Congress reconvened after the violence and has now certified Joe Biden’s election win

Some Republicans were trying to overturn the results in some states but lack sufficient support

Trump called on his violent supporters to go home but repeated false claims the election was stolen

He has now released a statement promising an orderly transition of power

Earlier, Democrats won two Senate seats in Georgia that tipped control of the Senate their way

Edited by Helier Cheung


Analysis: A monumental security failing

Gordon Corera

Security correspondent, BBC News

Pro-Trump protesters scale a wall as they storm the U.S. Capitol Building, during clashes with Capitol police at a rally to contest the certification of the 2020 U.S. presidential election results by the U.S. Congress, in Washington, U.S, January 6, 2021.

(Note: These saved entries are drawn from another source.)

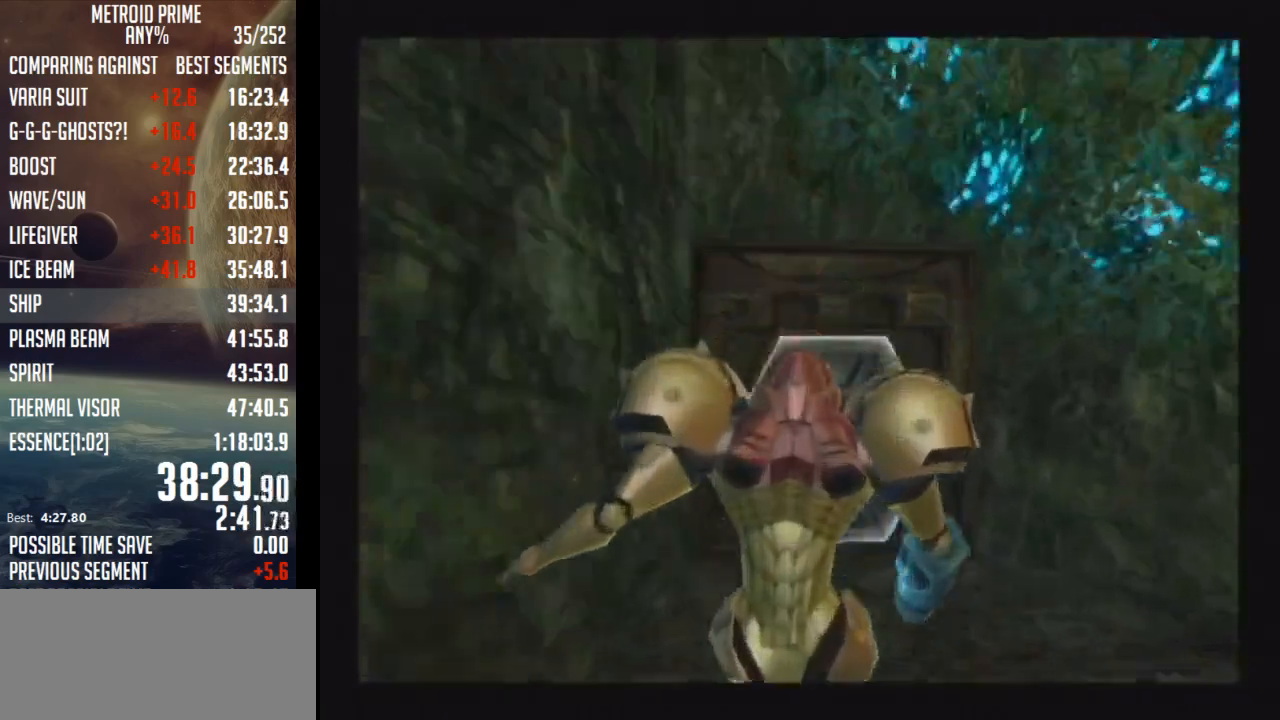
{"buttons": [], "left_stick": "up-left", "right_stick": "center", "events": [[83, "A", "down"], [150, "A", "up"], [250, "A", "down"], [300, "A", "up"], [400, "A", "down"], [433, "left_stick", "up-left"], [467, "A", "up"]]}
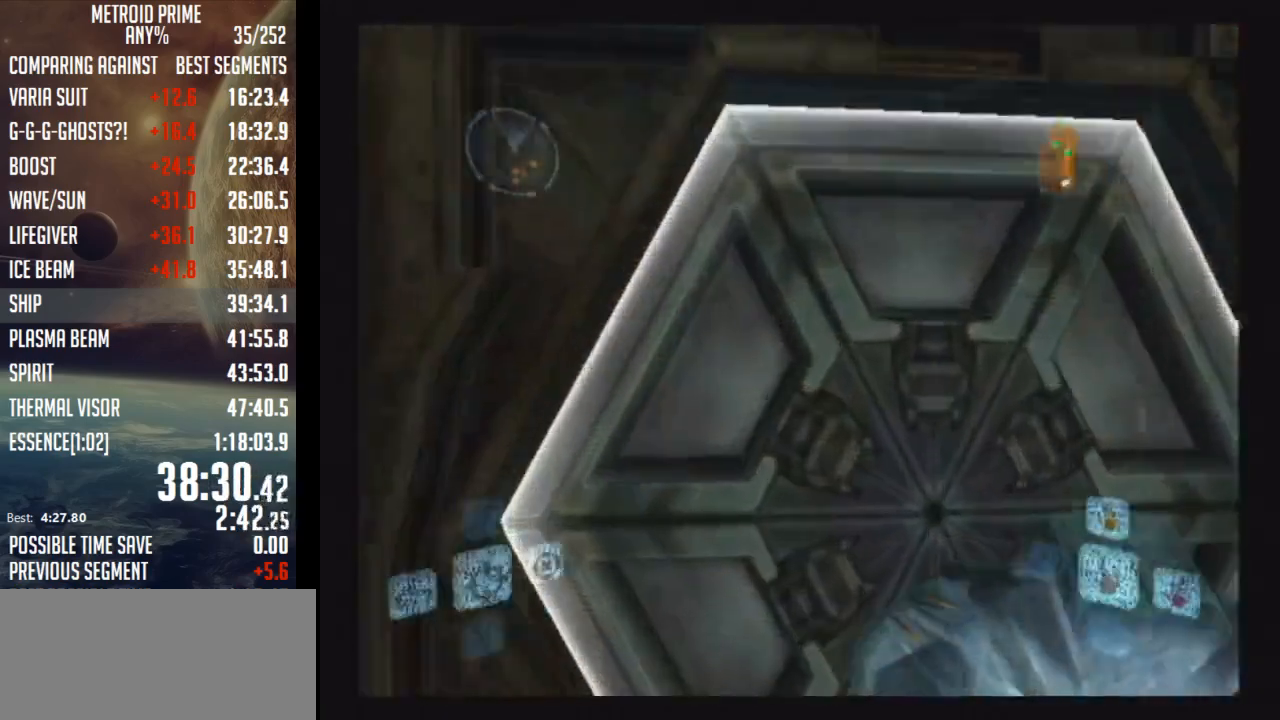
{"buttons": [], "left_stick": "center", "right_stick": "center", "events": [[33, "A", "down"], [117, "A", "up"], [183, "A", "down"], [250, "left_stick", "center"], [267, "A", "up"], [317, "A", "down"], [433, "A", "up"]]}
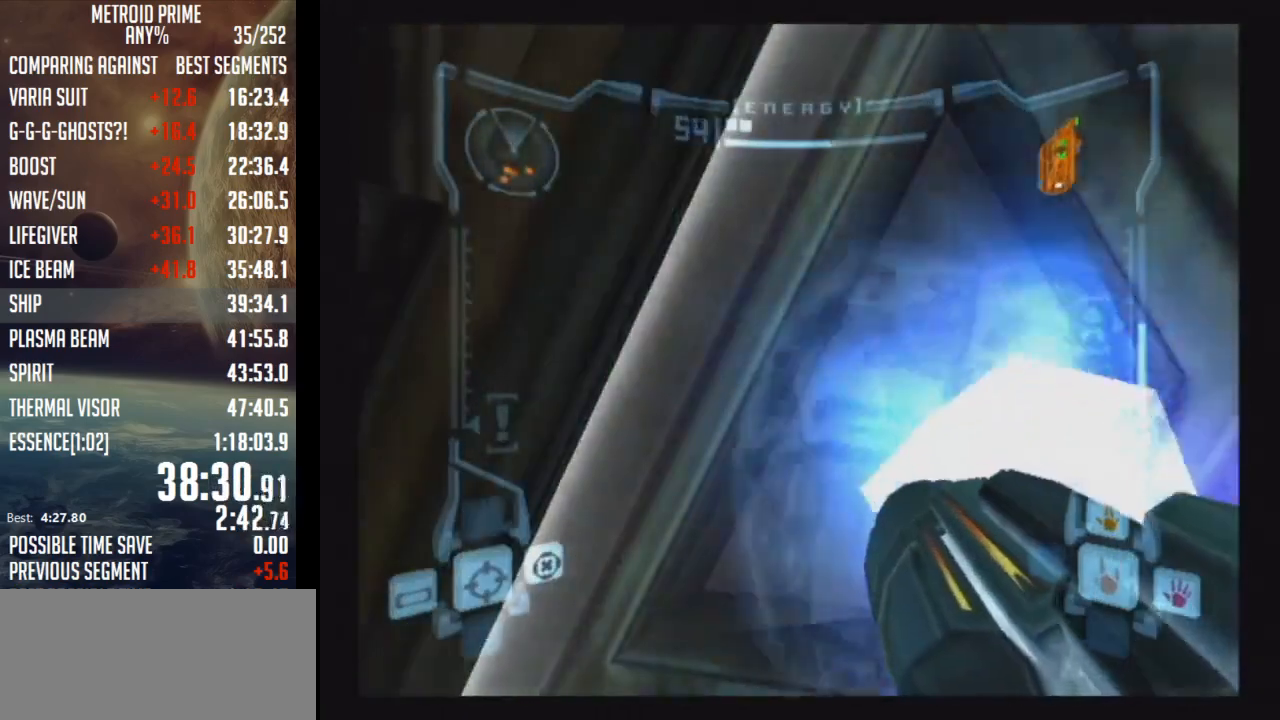
{"buttons": [], "left_stick": "center", "right_stick": "center", "events": [[217, "left_stick", "left"], [333, "left_stick", "center"]]}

The storming of the Capitol and the images of members of Congress afraid for their lives makes clear this was a monumental security failure.

There was advance warning of the protests and the possibility of violence should have come as no surprise and yet the security in place was manifestly inadequate to deter or stop people with the Capitol’s own police looking under-prepared and overwhelmed.

Contrasts have been drawn with the measures put in place for the Black Lives Matters protest last year when the National Guard and other forces were deployed in military fatigues in a highly visible show of force. That emphasises the sense in which security decisions appears to have been politicised under the Trump administration in terms of how different groups are treated.

National Guard reinforcements were only deployed after the storming took place, apparently after Vice-President Pence rather than President Trump gave the order.

Events could have been even worse if members of Congress had been confronted or taken hostage. And this will raise further concerns about security for Joe Biden’s inauguration on 20 January.